Per Amnesty Internationalla decisione «è l’ennesima dimostrazione delle vessazioni a cui sono sottoposti i difensori dei diritti dei migranti nella regione».

Le associazioni Amnesty International Francia, La Cimade, Médecins du Monde, Médecins sans frontières, Secours Catholique – Caritas Francia e Federazione degli attori della solidarietà hanno raccolto in un comunicato stampa le reazioni a tale scelta politica.

«Avevo fame e mi avete dato da mangiare. Vietando l’azione umanitaria dei cittadini, sono la fratellanza e la solidarietà, fondamento e valore essenziali della nostra società, che vengono calpestati. È intollerabile. Il Presidente della Repubblica deve intervenire» urla a gran voce Véronique Fayet, presidente di Secours Catholique-Caritas France.

«Nell’attuale contesto di crisi sanitaria, le persone e le associazioni che vengono in aiuto degli esiliati hanno un ruolo essenziale. La decisione del ministro dell’Interno è l’ennesima dimostrazione delle vessazioni nei confronti dei difensori dei diritti dei migranti nella regione. Lo Stato deve riconoscere e sostenere il loro ruolo piuttosto che ostacolare la loro azione» le fa eco Cécile Coudriou, presidente di Amnesty International France.

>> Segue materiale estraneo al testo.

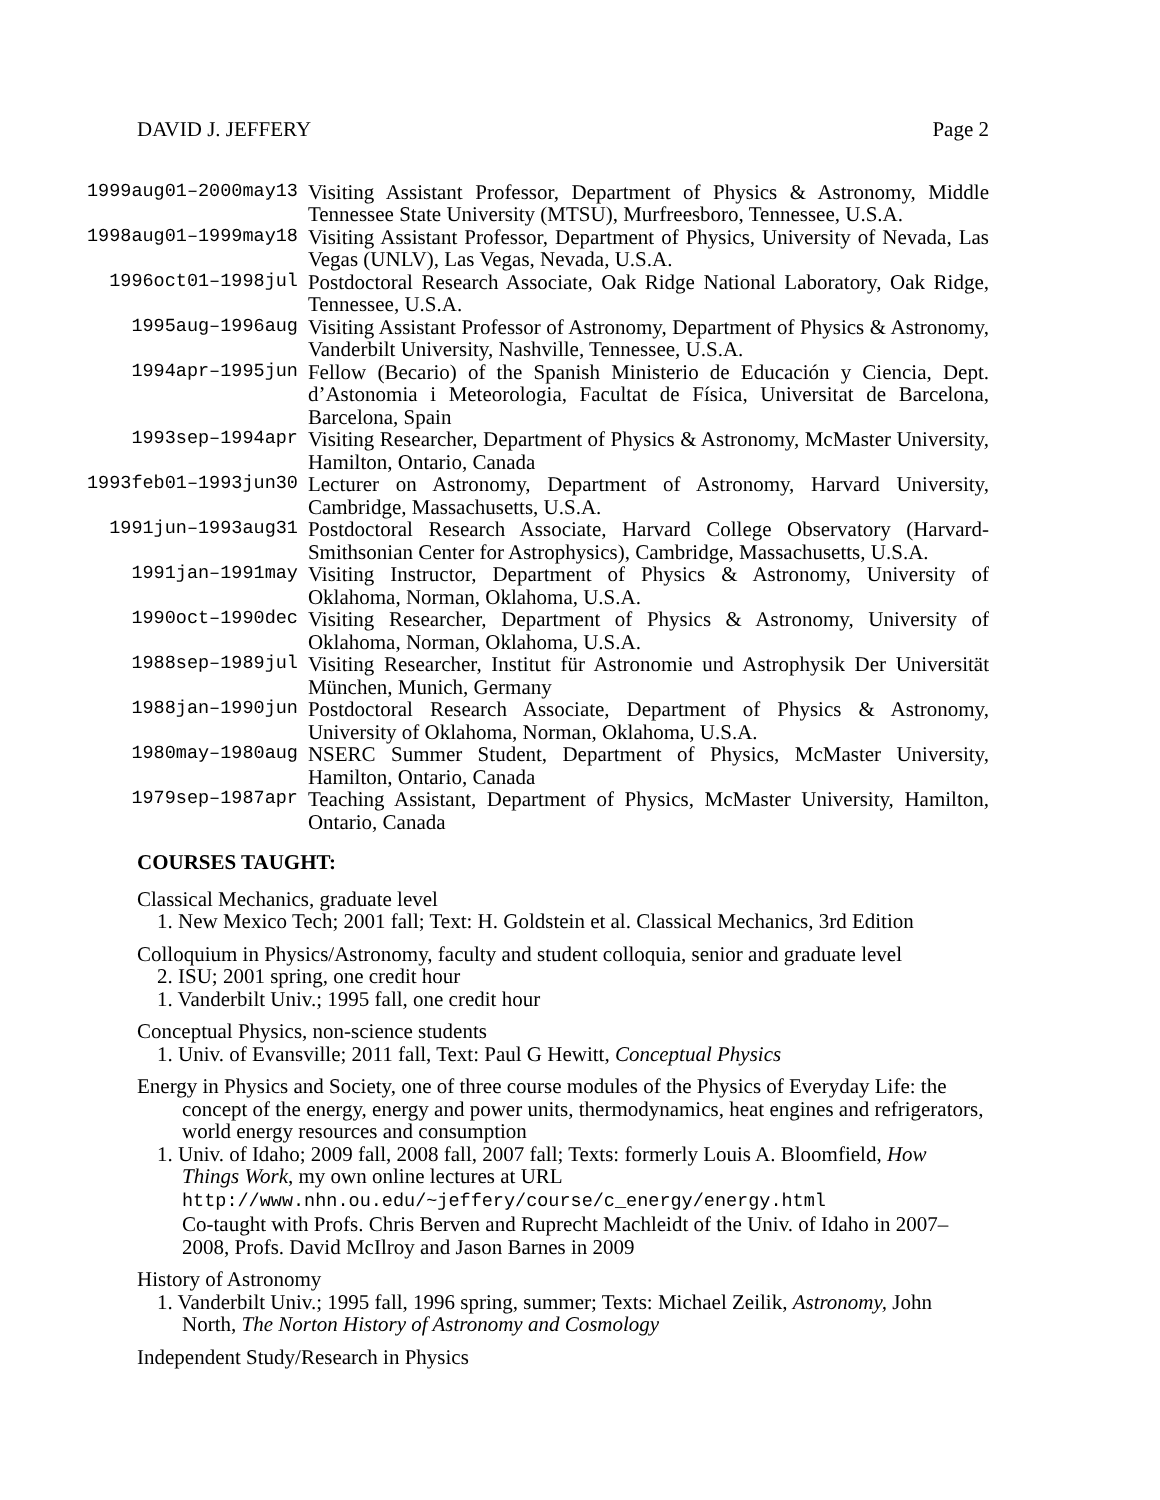DAVID J. JEFFERY Page 2
| 1999aug01–2000may13 | Visiting Assistant Professor, Department of Physics & Astronomy, Middle Tennessee State University (MTSU), Murfreesboro, Tennessee, U.S.A. |
| 1998aug01–1999may18 | Visiting Assistant Professor, Department of Physics, University of Nevada, Las Vegas (UNLV), Las Vegas, Nevada, U.S.A. |
| 1996oct01–1998jul | Postdoctoral Research Associate, Oak Ridge National Laboratory, Oak Ridge, Tennessee, U.S.A. |
| 1995aug–1996aug | Visiting Assistant Professor of Astronomy, Department of Physics & Astronomy, Vanderbilt University, Nashville, Tennessee, U.S.A. |
| 1994apr–1995jun | Fellow (Becario) of the Spanish Ministerio de Educación y Ciencia, Dept. d’Astonomia i Meteorologia, Facultat de Física, Universitat de Barcelona, Barcelona, Spain |
| 1993sep–1994apr | Visiting Researcher, Department of Physics & Astronomy, McMaster University, Hamilton, Ontario, Canada |
| 1993feb01–1993jun30 | Lecturer on Astronomy, Department of Astronomy, Harvard University, Cambridge, Massachusetts, U.S.A. |
| 1991jun–1993aug31 | Postdoctoral Research Associate, Harvard College Observatory (Harvard-Smithsonian Center for Astrophysics), Cambridge, Massachusetts, U.S.A. |
| 1991jan–1991may | Visiting Instructor, Department of Physics & Astronomy, University of Oklahoma, Norman, Oklahoma, U.S.A. |
| 1990oct–1990dec | Visiting Researcher, Department of Physics & Astronomy, University of Oklahoma, Norman, Oklahoma, U.S.A. |
| 1988sep–1989jul | Visiting Researcher, Institut für Astronomie und Astrophysik Der Universität München, Munich, Germany |
| 1988jan–1990jun | Postdoctoral Research Associate, Department of Physics & Astronomy, University of Oklahoma, Norman, Oklahoma, U.S.A. |
| 1980may–1980aug | NSERC Summer Student, Department of Physics, McMaster University, Hamilton, Ontario, Canada |
| 1979sep–1987apr | Teaching Assistant, Department of Physics, McMaster University, Hamilton, Ontario, Canada |
COURSES TAUGHT:
Classical Mechanics, graduate level
1. New Mexico Tech; 2001 fall; Text: H. Goldstein et al. Classical Mechanics, 3rd Edition
Colloquium in Physics/Astronomy, faculty and student colloquia, senior and graduate level
2. ISU; 2001 spring, one credit hour
1. Vanderbilt Univ.; 1995 fall, one credit hour
Conceptual Physics, non-science students
1. Univ. of Evansville; 2011 fall, Text: Paul G Hewitt, Conceptual Physics
Energy in Physics and Society, one of three course modules of the Physics of Everyday Life: the concept of the energy, energy and power units, thermodynamics, heat engines and refrigerators, world energy resources and consumption
1. Univ. of Idaho; 2009 fall, 2008 fall, 2007 fall; Texts: formerly Louis A. Bloomfield, How Things Work, my own online lectures at URL
http://www.nhn.ou.edu/~jeffery/course/c_energy/energy.html
Co-taught with Profs. Chris Berven and Ruprecht Machleidt of the Univ. of Idaho in 2007–2008, Profs. David McIlroy and Jason Barnes in 2009
History of Astronomy
1. Vanderbilt Univ.; 1995 fall, 1996 spring, summer; Texts: Michael Zeilik, Astronomy, John North, The Norton History of Astronomy and Cosmology
Independent Study/Research in Physics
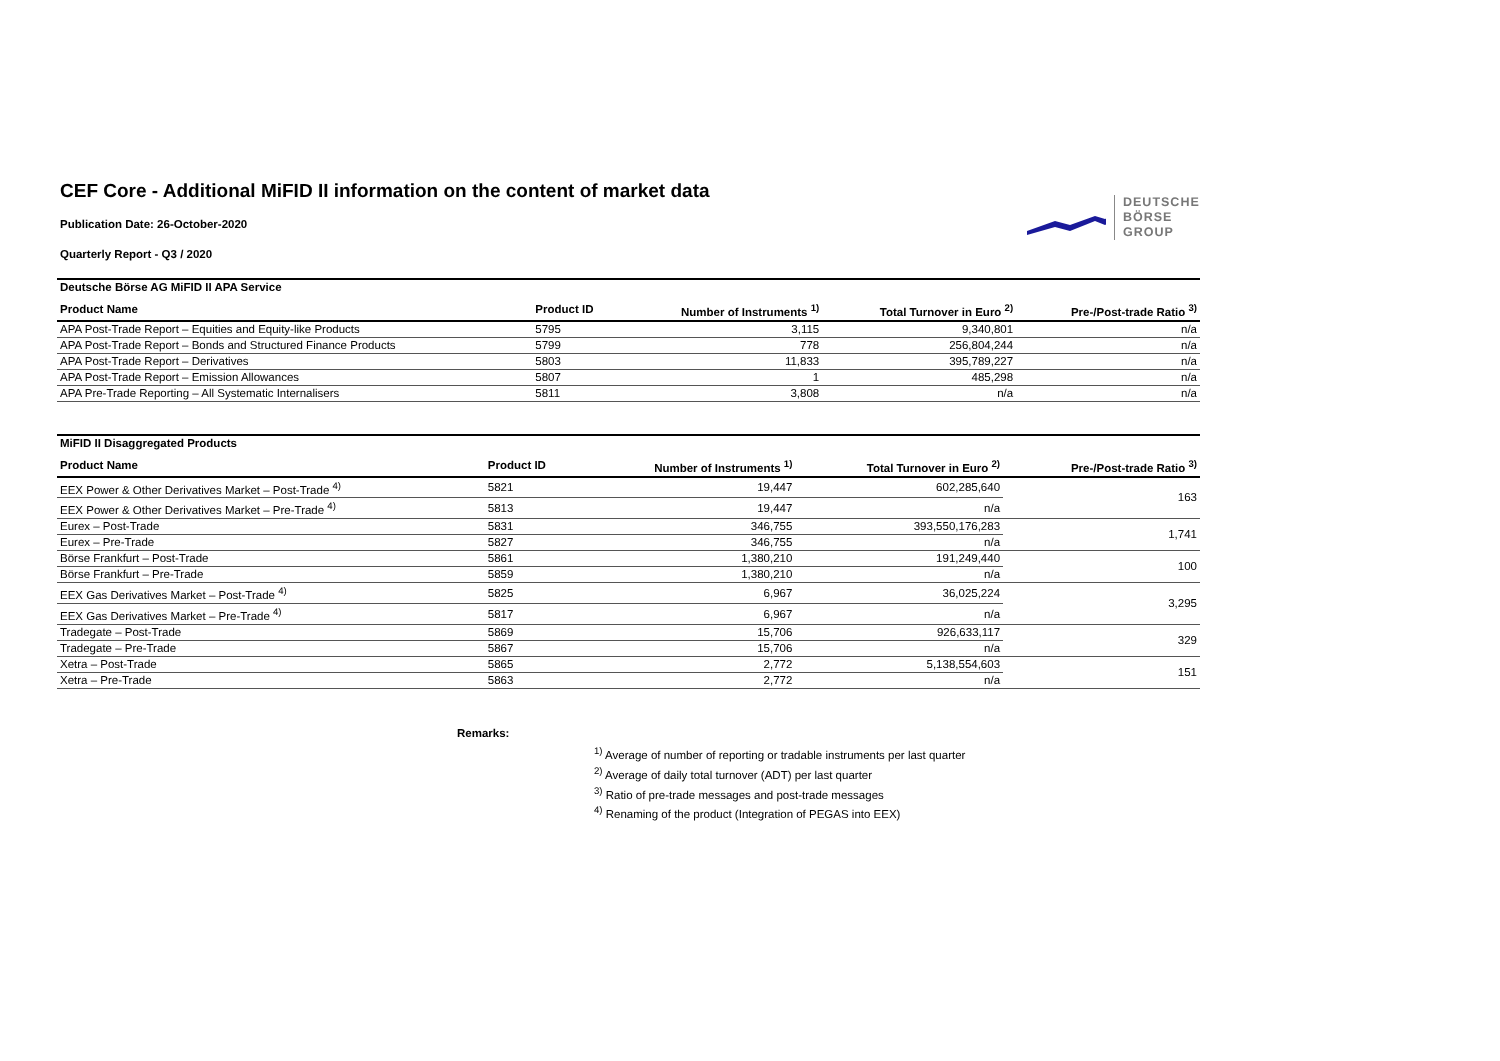CEF Core - Additional MiFID II information on the content of market data
Publication Date: 26-October-2020
Quarterly Report - Q3 / 2020
DEUTSCHE BÖRSE
GROUP
| Deutsche Börse AG MiFID II APA Service | | | | |
| --- | --- | --- | --- | --- |
| Product Name | Product ID | Number of Instruments <sup>1)</sup> | Total Turnover in Euro <sup>2)</sup> | Pre-/Post-trade Ratio <sup>3)</sup> |
| APA Post-Trade Report – Equities and Equity-like Products | 5795 | 3,115 | 9,340,801 | n/a |
| APA Post-Trade Report – Bonds and Structured Finance Products | 5799 | 778 | 256,804,244 | n/a |
| APA Post-Trade Report – Derivatives | 5803 | 11,833 | 395,789,227 | n/a |
| APA Post-Trade Report – Emission Allowances | 5807 | 1 | 485,298 | n/a |
| APA Pre-Trade Reporting – All Systematic Internalisers | 5811 | 3,808 | n/a | n/a |
| MiFID II Disaggregated Products | | | | |
| --- | --- | --- | --- | --- |
| Product Name | Product ID | Number of Instruments <sup>1)</sup> | Total Turnover in Euro <sup>2)</sup> | Pre-/Post-trade Ratio <sup>3)</sup> |
| EEX Power & Other Derivatives Market – Post-Trade <sup>4)</sup> | 5821 | 19,447 | 602,285,640 | 163 |
| EEX Power & Other Derivatives Market – Pre-Trade <sup>4)</sup> | 5813 | 19,447 | n/a | |
| Eurex – Post-Trade | 5831 | 346,755 | 393,550,176,283 | 1,741 |
| Eurex – Pre-Trade | 5827 | 346,755 | n/a | |
| Börse Frankfurt – Post-Trade | 5861 | 1,380,210 | 191,249,440 | 100 |
| Börse Frankfurt – Pre-Trade | 5859 | 1,380,210 | n/a | |
| EEX Gas Derivatives Market – Post-Trade <sup>4)</sup> | 5825 | 6,967 | 36,025,224 | 3,295 |
| EEX Gas Derivatives Market – Pre-Trade <sup>4)</sup> | 5817 | 6,967 | n/a | |
| Tradegate – Post-Trade | 5869 | 15,706 | 926,633,117 | 329 |
| Tradegate – Pre-Trade | 5867 | 15,706 | n/a | |
| Xetra – Post-Trade | 5865 | 2,772 | 5,138,554,603 | 151 |
| Xetra – Pre-Trade | 5863 | 2,772 | n/a | |
Remarks:
<sup>1)</sup> Average of number of reporting or tradable instruments per last quarter
<sup>2)</sup> Average of daily total turnover (ADT) per last quarter
<sup>3)</sup> Ratio of pre-trade messages and post-trade messages
<sup>4)</sup> Renaming of the product (Integration of PEGAS into EEX)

«Le persone vengono quotidianamente scacciate, private dei loro effetti personali, disperse con la precisa volontà di renderle invisibili. La politica le costringe a vagare, aggravando la loro precarietà e esponendole a tutti i pericoli. Con questo decreto, crediamo di fornire una risposta umana alla situazione indegna di queste persone? La risposta è no» secondo Henry Masson, presidente di La Cimade.

«È un decreto liberticida che si inserisce in un contesto di vessazioni quotidiane, esclusione e politica di non accoglienza. Il rispetto per la dignità umana, mangiare, bere e fare il bagno è essenziale per la salute. Attaccare i diritti di uomini, donne e bambini esausti che hanno un disperato bisogno di cure è indegno della nostra repubblica»- conclude il dottor Philippe de Botton, presidente di Médecins du Monde France.

In attesa della decisione del tribunale, le associazioni «hanno l’obbligo di trovare soluzione» e infatti le distribuzioni di cibo proseguono al di fuori delle aree indicate nel decreto. «Ci siamo spostati al porto, a pochi metri dal centro della città. Siamo andati in piccoli angoli!, ha detto a InfoMigrants Maya Konforti del Migrants Hostel. «Questi “giochi” sono ridicoli, siamo costretti a nasconderci per sfamare gli esiliati. In ogni caso, continueremo a distribuire cibo finché ci saranno i migranti», conclude.